#### Dataset records

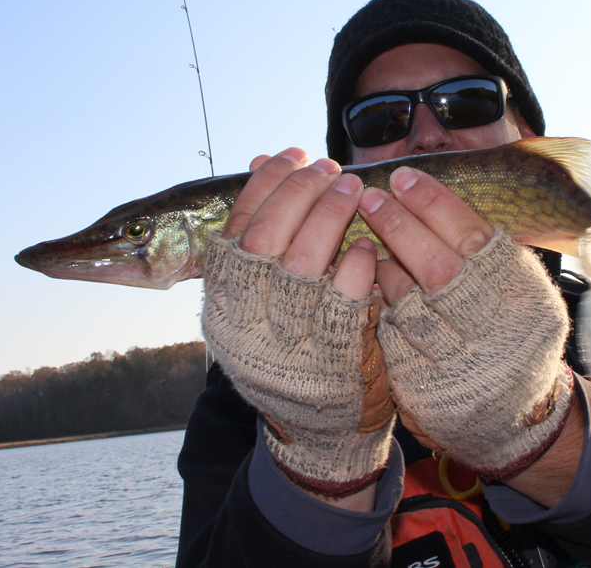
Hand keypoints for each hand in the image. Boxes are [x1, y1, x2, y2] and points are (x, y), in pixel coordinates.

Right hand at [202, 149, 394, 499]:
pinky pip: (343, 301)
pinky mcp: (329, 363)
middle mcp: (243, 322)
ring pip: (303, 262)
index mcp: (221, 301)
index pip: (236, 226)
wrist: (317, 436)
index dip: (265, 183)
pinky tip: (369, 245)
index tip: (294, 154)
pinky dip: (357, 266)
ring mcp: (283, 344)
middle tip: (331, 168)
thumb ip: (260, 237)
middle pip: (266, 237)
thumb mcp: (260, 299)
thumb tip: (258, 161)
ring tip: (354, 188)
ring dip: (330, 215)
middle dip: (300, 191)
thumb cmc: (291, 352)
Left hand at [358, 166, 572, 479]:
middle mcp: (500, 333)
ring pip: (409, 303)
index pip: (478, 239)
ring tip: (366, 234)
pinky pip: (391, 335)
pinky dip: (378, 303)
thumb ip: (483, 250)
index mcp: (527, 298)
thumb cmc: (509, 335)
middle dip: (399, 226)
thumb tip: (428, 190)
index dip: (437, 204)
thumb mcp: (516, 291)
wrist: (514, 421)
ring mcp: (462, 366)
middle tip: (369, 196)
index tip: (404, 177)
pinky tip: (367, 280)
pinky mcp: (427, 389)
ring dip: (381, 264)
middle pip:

########

Say how many lines in the records contain the word "middle". Nothing but the number is required.

§ **Answer space**:
8